EXERCISE DIRECTIONS: Repeat the first line of the listing and each line after it, exactly, through the line containing "left back paw: (101, 399)".
** Opening GIVEN RECORDS block **
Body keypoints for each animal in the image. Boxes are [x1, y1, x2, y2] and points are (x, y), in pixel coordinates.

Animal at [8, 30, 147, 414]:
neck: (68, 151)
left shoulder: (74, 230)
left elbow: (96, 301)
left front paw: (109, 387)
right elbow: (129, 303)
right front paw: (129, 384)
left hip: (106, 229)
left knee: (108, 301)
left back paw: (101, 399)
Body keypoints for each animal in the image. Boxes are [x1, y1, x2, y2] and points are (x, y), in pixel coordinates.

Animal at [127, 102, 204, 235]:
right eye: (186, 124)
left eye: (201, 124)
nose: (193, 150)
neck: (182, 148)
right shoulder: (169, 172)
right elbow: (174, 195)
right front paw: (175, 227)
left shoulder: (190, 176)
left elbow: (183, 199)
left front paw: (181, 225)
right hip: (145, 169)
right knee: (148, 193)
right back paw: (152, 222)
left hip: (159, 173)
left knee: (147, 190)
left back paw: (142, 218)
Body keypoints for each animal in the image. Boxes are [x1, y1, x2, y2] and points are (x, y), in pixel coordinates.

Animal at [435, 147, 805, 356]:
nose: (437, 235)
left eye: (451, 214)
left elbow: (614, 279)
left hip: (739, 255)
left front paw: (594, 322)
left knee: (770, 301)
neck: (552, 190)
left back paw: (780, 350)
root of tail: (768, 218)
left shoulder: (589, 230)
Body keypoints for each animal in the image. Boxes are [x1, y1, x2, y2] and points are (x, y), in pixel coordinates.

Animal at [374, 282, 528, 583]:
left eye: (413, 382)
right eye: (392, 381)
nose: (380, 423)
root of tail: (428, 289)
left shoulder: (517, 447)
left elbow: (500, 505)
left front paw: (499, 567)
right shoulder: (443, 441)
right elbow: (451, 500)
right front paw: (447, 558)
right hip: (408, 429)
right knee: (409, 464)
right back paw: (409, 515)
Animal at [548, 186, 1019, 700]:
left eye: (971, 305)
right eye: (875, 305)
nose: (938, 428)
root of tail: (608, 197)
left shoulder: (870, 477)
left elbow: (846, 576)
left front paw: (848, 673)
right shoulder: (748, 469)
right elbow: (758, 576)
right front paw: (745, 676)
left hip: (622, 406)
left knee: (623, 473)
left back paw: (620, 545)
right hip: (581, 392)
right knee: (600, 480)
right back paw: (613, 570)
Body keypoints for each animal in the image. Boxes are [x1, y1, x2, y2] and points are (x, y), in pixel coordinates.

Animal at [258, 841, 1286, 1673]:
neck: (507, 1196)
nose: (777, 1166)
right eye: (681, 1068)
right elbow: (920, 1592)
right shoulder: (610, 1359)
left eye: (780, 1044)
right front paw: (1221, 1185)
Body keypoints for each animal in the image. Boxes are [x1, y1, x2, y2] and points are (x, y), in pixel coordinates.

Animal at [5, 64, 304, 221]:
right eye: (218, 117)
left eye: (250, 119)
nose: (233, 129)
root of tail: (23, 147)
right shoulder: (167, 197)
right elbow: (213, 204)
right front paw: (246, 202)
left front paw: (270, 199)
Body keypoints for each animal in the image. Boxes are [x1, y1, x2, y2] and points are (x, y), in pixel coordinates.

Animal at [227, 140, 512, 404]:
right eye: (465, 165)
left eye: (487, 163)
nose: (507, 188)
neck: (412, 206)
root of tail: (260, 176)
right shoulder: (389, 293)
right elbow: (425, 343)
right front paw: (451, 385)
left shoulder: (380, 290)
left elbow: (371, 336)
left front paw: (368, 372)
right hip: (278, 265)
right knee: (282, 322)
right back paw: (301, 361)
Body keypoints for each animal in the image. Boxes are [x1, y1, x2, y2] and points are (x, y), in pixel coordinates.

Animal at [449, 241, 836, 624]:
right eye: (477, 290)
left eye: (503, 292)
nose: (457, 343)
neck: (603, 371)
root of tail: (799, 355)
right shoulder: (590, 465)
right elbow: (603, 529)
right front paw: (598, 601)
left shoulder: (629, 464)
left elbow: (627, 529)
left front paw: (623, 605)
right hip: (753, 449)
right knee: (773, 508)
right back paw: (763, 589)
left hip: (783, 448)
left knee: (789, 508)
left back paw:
** Closing GIVEN RECORDS block **
ANSWER SECTION:
Body keypoints for each animal in the image. Boxes are [x1, y1, x2, y2] and points are (x, y), in pixel coordinates.

Animal at [8, 30, 147, 414]:
neck: (68, 151)
left shoulder: (74, 230)
left elbow: (96, 301)
left front paw: (109, 387)
right elbow: (129, 303)
right front paw: (129, 384)
left hip: (106, 229)
left knee: (108, 301)
left back paw: (101, 399)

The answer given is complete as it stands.